STUDY TEXT >>
[Openmcl-devel] CCL crash on windows (with multithreading and ffi callbacks)

Anton Vodonosov avodonosov at yandex.ru
Mon May 2 14:24:47 PDT 2011


02.05.2011, 06:59, "Gary Byers" <gb at clozure.com>:
> I'd recommend debugging.
>
> Is the callback (locking-callback) called ?  Do its arguments look plausible ?
> Do BT:ACQUIRE-LOCK and BT:RELEASE-LOCK do the right thing(s) ?  If things
> seem to work when this callback isn't installed and don't when it is, then one
> could suspect either the mechanics of the callback or the code it calls; if
> (hypothetically) BT:ACQUIRE-LOCK and BT:RELEASE-LOCK didn't work, then it
> wouldn't be too surprising if a multithreaded application that relied on those
> things working didn't work.
>

As for BT:ACQUIRE-LOCK and other callback impl. details, they are ruled out
by the fact that the crash reproduces the same way if we leave the callback
body empty.

And the crash happens not the because of absence of proper synchronization - 
if we do not register the callback at all, the crash doesn't happen.

EXERCISE SET >>
[1] Answer these about the forum post on the CCL crash on Windows:
(a) What does Gary Byers recommend in the first line of his quoted reply?
(b) What happens to the crash when the callback body is left empty?
(c) What happens if the callback is not registered at all?
[2] In the entries, switch "dogs" to "cats" from the line with "Sat, Nov 15" up to and including the line with "See other events". Give back only those lines, with nothing else changed.
The forum post and the entries have no connection to each other.

EXERCISE INPUTS >>
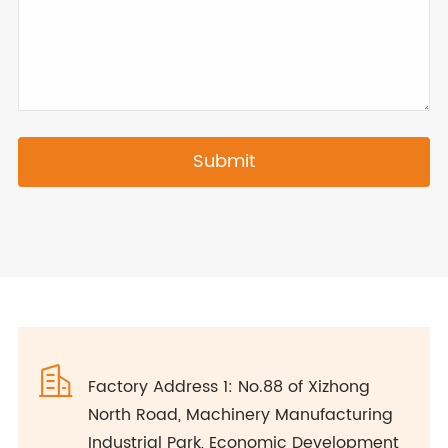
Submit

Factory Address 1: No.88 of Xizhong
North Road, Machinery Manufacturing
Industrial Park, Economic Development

---

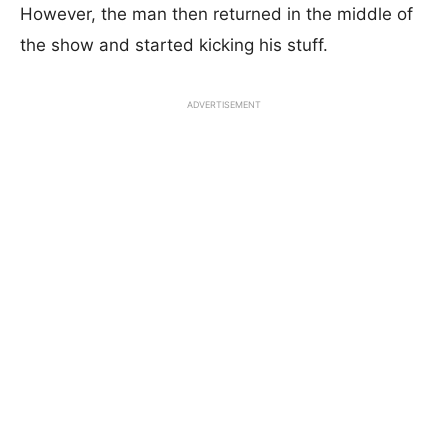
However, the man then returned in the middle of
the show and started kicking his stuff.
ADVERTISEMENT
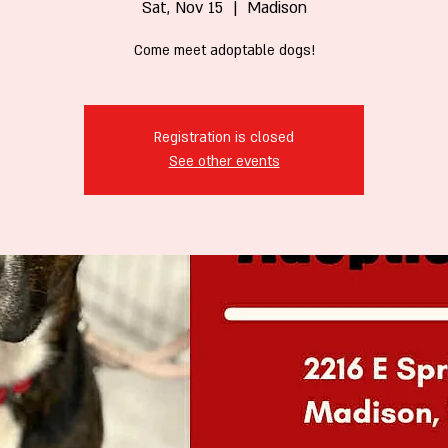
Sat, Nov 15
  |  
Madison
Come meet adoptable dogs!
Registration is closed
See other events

==

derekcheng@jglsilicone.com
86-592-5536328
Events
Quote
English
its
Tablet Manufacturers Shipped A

RESULTS FOR EACH TASK >>
[1]
(a) Debugging.
(b) The crash reproduces the same way.
(c) The crash doesn't happen.

[2]
Sat, Nov 15
  |  
Madison
Come meet adoptable cats!
Registration is closed
See other events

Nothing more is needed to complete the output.